The problem:
Each line of the data has to be transcribed exactly.

Data extracts:
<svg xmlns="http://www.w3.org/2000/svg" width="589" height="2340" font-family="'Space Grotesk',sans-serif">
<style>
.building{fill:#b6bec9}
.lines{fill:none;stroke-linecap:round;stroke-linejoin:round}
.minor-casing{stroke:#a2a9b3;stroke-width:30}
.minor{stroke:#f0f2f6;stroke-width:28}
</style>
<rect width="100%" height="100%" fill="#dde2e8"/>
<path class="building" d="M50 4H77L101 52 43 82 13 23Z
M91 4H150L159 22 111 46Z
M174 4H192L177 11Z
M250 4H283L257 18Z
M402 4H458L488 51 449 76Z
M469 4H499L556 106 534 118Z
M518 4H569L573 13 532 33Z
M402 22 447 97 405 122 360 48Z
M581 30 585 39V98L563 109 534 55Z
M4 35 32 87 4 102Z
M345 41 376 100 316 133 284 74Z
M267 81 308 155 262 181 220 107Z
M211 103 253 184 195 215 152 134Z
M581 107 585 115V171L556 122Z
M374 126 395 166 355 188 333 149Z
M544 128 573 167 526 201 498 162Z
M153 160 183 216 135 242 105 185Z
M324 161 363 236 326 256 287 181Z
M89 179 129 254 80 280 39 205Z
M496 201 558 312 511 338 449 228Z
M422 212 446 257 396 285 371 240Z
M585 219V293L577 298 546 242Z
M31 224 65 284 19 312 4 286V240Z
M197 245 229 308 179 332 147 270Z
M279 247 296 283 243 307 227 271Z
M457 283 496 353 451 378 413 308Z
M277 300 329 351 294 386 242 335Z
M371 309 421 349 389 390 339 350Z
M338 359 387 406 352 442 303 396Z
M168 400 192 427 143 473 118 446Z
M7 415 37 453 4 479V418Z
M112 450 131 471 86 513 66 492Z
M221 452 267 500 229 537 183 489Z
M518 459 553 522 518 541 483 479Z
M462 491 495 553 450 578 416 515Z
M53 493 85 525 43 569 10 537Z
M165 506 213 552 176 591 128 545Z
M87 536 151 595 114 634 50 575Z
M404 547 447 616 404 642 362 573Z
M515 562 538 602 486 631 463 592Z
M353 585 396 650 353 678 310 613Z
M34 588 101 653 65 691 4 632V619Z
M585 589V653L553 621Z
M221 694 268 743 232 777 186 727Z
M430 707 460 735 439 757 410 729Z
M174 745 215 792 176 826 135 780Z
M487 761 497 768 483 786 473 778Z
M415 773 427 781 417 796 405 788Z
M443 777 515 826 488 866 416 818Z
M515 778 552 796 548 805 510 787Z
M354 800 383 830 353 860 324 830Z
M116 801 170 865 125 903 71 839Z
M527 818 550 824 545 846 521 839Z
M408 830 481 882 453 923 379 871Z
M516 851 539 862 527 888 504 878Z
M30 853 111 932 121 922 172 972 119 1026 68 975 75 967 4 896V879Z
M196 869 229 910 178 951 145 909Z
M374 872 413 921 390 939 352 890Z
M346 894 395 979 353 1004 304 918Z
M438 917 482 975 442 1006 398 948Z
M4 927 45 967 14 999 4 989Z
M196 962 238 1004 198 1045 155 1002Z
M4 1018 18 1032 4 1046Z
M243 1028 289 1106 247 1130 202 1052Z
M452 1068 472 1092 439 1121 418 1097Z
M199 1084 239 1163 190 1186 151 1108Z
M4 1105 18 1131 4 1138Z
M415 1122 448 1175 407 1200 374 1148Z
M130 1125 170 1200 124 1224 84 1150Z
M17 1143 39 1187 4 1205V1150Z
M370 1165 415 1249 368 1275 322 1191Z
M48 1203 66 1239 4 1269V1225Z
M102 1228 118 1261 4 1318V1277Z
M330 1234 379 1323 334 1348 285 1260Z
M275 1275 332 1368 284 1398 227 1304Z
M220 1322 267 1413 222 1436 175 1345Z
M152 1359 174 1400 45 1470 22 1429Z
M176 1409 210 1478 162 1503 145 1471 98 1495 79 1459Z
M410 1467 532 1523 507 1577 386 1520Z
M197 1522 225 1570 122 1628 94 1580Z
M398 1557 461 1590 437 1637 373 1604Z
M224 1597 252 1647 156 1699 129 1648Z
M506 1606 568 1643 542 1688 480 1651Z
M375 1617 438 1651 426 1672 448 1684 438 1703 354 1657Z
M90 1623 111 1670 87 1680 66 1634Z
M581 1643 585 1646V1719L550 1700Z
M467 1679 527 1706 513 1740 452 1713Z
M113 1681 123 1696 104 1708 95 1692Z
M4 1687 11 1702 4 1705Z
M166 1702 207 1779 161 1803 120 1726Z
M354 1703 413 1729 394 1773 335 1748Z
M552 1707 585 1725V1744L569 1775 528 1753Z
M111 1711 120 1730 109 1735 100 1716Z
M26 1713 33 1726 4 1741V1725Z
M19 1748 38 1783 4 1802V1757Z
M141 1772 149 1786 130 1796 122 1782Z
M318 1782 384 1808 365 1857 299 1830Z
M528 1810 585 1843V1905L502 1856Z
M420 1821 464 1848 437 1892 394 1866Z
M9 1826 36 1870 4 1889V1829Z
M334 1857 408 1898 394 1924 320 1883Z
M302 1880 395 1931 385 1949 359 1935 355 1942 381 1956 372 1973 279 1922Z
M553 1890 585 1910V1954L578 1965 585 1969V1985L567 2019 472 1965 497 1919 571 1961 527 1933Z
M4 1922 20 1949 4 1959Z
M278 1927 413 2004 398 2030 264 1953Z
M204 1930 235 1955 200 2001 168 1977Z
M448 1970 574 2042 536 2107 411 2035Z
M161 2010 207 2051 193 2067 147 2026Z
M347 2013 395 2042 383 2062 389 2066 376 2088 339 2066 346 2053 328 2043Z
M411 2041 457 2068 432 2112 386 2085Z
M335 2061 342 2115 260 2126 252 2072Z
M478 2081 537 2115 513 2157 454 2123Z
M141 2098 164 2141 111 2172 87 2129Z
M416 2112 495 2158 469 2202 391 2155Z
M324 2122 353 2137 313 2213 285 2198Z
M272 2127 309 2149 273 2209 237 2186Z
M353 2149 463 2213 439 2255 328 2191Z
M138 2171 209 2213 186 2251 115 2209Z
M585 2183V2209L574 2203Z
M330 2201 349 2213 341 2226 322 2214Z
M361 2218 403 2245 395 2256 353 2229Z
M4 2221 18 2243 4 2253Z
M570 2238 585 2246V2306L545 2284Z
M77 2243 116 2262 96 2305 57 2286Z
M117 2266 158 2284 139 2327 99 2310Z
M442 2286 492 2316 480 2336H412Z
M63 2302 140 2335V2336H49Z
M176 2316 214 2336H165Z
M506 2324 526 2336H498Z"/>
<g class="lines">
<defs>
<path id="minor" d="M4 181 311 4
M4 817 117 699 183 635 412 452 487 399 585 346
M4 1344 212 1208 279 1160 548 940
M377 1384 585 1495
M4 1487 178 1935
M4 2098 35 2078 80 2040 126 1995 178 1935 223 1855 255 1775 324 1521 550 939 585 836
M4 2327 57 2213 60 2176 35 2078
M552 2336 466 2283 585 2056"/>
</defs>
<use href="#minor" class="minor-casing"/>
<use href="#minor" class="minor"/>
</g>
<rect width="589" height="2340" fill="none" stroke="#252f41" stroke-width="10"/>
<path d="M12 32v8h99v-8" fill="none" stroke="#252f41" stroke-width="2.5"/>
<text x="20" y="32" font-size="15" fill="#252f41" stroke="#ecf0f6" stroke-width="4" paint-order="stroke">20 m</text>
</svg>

Exercise output:
<svg xmlns="http://www.w3.org/2000/svg" width="589" height="2340" font-family="'Space Grotesk',sans-serif">
<style>
.building{fill:#b6bec9}
.lines{fill:none;stroke-linecap:round;stroke-linejoin:round}
.minor-casing{stroke:#a2a9b3;stroke-width:30}
.minor{stroke:#f0f2f6;stroke-width:28}
</style>
<rect width="100%" height="100%" fill="#dde2e8"/>
<path class="building" d="M50 4H77L101 52 43 82 13 23Z
M91 4H150L159 22 111 46Z
M174 4H192L177 11Z
M250 4H283L257 18Z
M402 4H458L488 51 449 76Z
M469 4H499L556 106 534 118Z
M518 4H569L573 13 532 33Z
M402 22 447 97 405 122 360 48Z
M581 30 585 39V98L563 109 534 55Z
M4 35 32 87 4 102Z
M345 41 376 100 316 133 284 74Z
M267 81 308 155 262 181 220 107Z
M211 103 253 184 195 215 152 134Z
M581 107 585 115V171L556 122Z
M374 126 395 166 355 188 333 149Z
M544 128 573 167 526 201 498 162Z
M153 160 183 216 135 242 105 185Z
M324 161 363 236 326 256 287 181Z
M89 179 129 254 80 280 39 205Z
M496 201 558 312 511 338 449 228Z
M422 212 446 257 396 285 371 240Z
M585 219V293L577 298 546 242Z
M31 224 65 284 19 312 4 286V240Z
M197 245 229 308 179 332 147 270Z
M279 247 296 283 243 307 227 271Z
M457 283 496 353 451 378 413 308Z
M277 300 329 351 294 386 242 335Z
M371 309 421 349 389 390 339 350Z
M338 359 387 406 352 442 303 396Z
M168 400 192 427 143 473 118 446Z
M7 415 37 453 4 479V418Z
M112 450 131 471 86 513 66 492Z
M221 452 267 500 229 537 183 489Z
M518 459 553 522 518 541 483 479Z
M462 491 495 553 450 578 416 515Z
M53 493 85 525 43 569 10 537Z
M165 506 213 552 176 591 128 545Z
M87 536 151 595 114 634 50 575Z
M404 547 447 616 404 642 362 573Z
M515 562 538 602 486 631 463 592Z
M353 585 396 650 353 678 310 613Z
M34 588 101 653 65 691 4 632V619Z
M585 589V653L553 621Z
M221 694 268 743 232 777 186 727Z
M430 707 460 735 439 757 410 729Z
M174 745 215 792 176 826 135 780Z
M487 761 497 768 483 786 473 778Z
M415 773 427 781 417 796 405 788Z
M443 777 515 826 488 866 416 818Z
M515 778 552 796 548 805 510 787Z
M354 800 383 830 353 860 324 830Z
M116 801 170 865 125 903 71 839Z
M527 818 550 824 545 846 521 839Z
M408 830 481 882 453 923 379 871Z
M516 851 539 862 527 888 504 878Z
M30 853 111 932 121 922 172 972 119 1026 68 975 75 967 4 896V879Z
M196 869 229 910 178 951 145 909Z
M374 872 413 921 390 939 352 890Z
M346 894 395 979 353 1004 304 918Z
M438 917 482 975 442 1006 398 948Z
M4 927 45 967 14 999 4 989Z
M196 962 238 1004 198 1045 155 1002Z
M4 1018 18 1032 4 1046Z
M243 1028 289 1106 247 1130 202 1052Z
M452 1068 472 1092 439 1121 418 1097Z
M199 1084 239 1163 190 1186 151 1108Z
M4 1105 18 1131 4 1138Z
M415 1122 448 1175 407 1200 374 1148Z
M130 1125 170 1200 124 1224 84 1150Z
M17 1143 39 1187 4 1205V1150Z
M370 1165 415 1249 368 1275 322 1191Z
M48 1203 66 1239 4 1269V1225Z
M102 1228 118 1261 4 1318V1277Z
M330 1234 379 1323 334 1348 285 1260Z
M275 1275 332 1368 284 1398 227 1304Z
M220 1322 267 1413 222 1436 175 1345Z
M152 1359 174 1400 45 1470 22 1429Z
M176 1409 210 1478 162 1503 145 1471 98 1495 79 1459Z
M410 1467 532 1523 507 1577 386 1520Z
M197 1522 225 1570 122 1628 94 1580Z
M398 1557 461 1590 437 1637 373 1604Z
M224 1597 252 1647 156 1699 129 1648Z
M506 1606 568 1643 542 1688 480 1651Z
M375 1617 438 1651 426 1672 448 1684 438 1703 354 1657Z
M90 1623 111 1670 87 1680 66 1634Z
M581 1643 585 1646V1719L550 1700Z
M467 1679 527 1706 513 1740 452 1713Z
M113 1681 123 1696 104 1708 95 1692Z
M4 1687 11 1702 4 1705Z
M166 1702 207 1779 161 1803 120 1726Z
M354 1703 413 1729 394 1773 335 1748Z
M552 1707 585 1725V1744L569 1775 528 1753Z
M111 1711 120 1730 109 1735 100 1716Z
M26 1713 33 1726 4 1741V1725Z
M19 1748 38 1783 4 1802V1757Z
M141 1772 149 1786 130 1796 122 1782Z
M318 1782 384 1808 365 1857 299 1830Z
M528 1810 585 1843V1905L502 1856Z
M420 1821 464 1848 437 1892 394 1866Z
M9 1826 36 1870 4 1889V1829Z
M334 1857 408 1898 394 1924 320 1883Z
M302 1880 395 1931 385 1949 359 1935 355 1942 381 1956 372 1973 279 1922Z
M553 1890 585 1910V1954L578 1965 585 1969V1985L567 2019 472 1965 497 1919 571 1961 527 1933Z
M4 1922 20 1949 4 1959Z
M278 1927 413 2004 398 2030 264 1953Z
M204 1930 235 1955 200 2001 168 1977Z
M448 1970 574 2042 536 2107 411 2035Z
M161 2010 207 2051 193 2067 147 2026Z
M347 2013 395 2042 383 2062 389 2066 376 2088 339 2066 346 2053 328 2043Z
M411 2041 457 2068 432 2112 386 2085Z
M335 2061 342 2115 260 2126 252 2072Z
M478 2081 537 2115 513 2157 454 2123Z
M141 2098 164 2141 111 2172 87 2129Z
M416 2112 495 2158 469 2202 391 2155Z
M324 2122 353 2137 313 2213 285 2198Z
M272 2127 309 2149 273 2209 237 2186Z
M353 2149 463 2213 439 2255 328 2191Z
M138 2171 209 2213 186 2251 115 2209Z
M585 2183V2209L574 2203Z
M330 2201 349 2213 341 2226 322 2214Z
M361 2218 403 2245 395 2256 353 2229Z
M4 2221 18 2243 4 2253Z
M570 2238 585 2246V2306L545 2284Z
M77 2243 116 2262 96 2305 57 2286Z
M117 2266 158 2284 139 2327 99 2310Z
M442 2286 492 2316 480 2336H412Z
M63 2302 140 2335V2336H49Z
M176 2316 214 2336H165Z
M506 2324 526 2336H498Z"/>
<g class="lines">
<defs>
<path id="minor" d="M4 181 311 4
M4 817 117 699 183 635 412 452 487 399 585 346
M4 1344 212 1208 279 1160 548 940
M377 1384 585 1495
M4 1487 178 1935
M4 2098 35 2078 80 2040 126 1995 178 1935 223 1855 255 1775 324 1521 550 939 585 836
M4 2327 57 2213 60 2176 35 2078
M552 2336 466 2283 585 2056"/>
</defs>
<use href="#minor" class="minor-casing"/>
<use href="#minor" class="minor"/>
</g>
<rect width="589" height="2340" fill="none" stroke="#252f41" stroke-width="10"/>
<path d="M12 32v8h99v-8" fill="none" stroke="#252f41" stroke-width="2.5"/>
<text x="20" y="32" font-size="15" fill="#252f41" stroke="#ecf0f6" stroke-width="4" paint-order="stroke">20 m</text>
</svg>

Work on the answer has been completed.